Хидеки выключил телефон, и в нём отразилось удивлённое лицо Аюми

– Ты хочешь сказать…

– Ты такой же человек, как и я. Вот только у меня по-прежнему нет ни малейших догадок, как ты из Токио могла попасть в Осаку за минуту.

На улице стояла ужасная жара. Без малейшего ветерка, она казалась вышедшей на поверхность из растрескавшегося асфальта магмой или солнечной бурей, через ясное без облаков небо, сжигающей всё живое. Но, не смотря на погоду Аюми пошла прогуляться, захватив, однако, с собой бутылку воды. Как она сказала, её нужно проветриться и собраться с мыслями.

«Как там можно проветриться? При такой-то жаре!» – раздражённо подумал Хидеки.

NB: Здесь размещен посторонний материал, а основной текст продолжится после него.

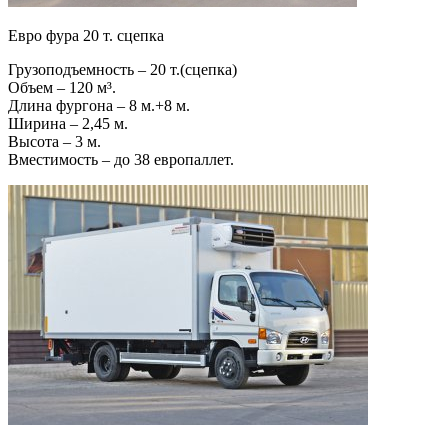
Евро фура 20 т. сцепка
Грузоподъемность – 20 т.(сцепка)
Объем – 120 м³.
Длина фургона – 8 м.+8 м.
Ширина – 2,45 м.
Высота – 3 м.
Вместимость – до 38 европаллет.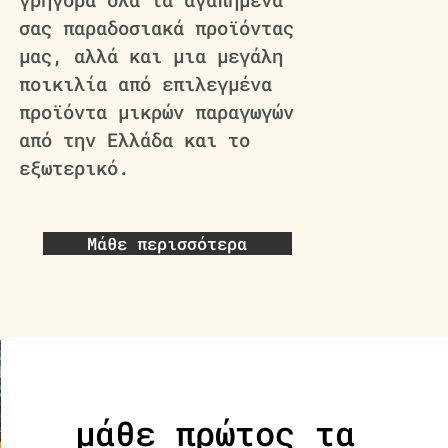
σας παραδοσιακά προϊόντας
μας, αλλά και μια μεγάλη
ποικιλία από επιλεγμένα
προϊόντα μικρών παραγωγών
από την Ελλάδα και το
εξωτερικό.
Μάθε περισσότερα
μάθε πρώτος τα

Он остался дома, несмотря на то, что Аюми предложила ему пойти прогуляться с ней. Может он и не мог себе в этом признаться, но злился он сейчас из-за того, что вновь остался один дома. Старые привычки уговаривали его отказаться от контактов с обществом, а что-то новое, принесённое в эту квартиру извне, настойчиво требовало, чтобы он завёл себе друга, с которым мог бы поговорить. Но этого он не мог – не умел, как и не мог заткнуть этот новый голос. Поэтому он злой на всех остался дома и психовал, как ребёнок не желающий признавать правильного решения взрослого из вредности. Квартира раскалилась как турецкая баня. Единственное спасение было в том, чтобы залезть в воду и не вылезать. Поэтому изрядно запарившийся Хидеки, решив воспользоваться отсутствием Аюми, разделся, забросил свои вещи стираться и принял душ.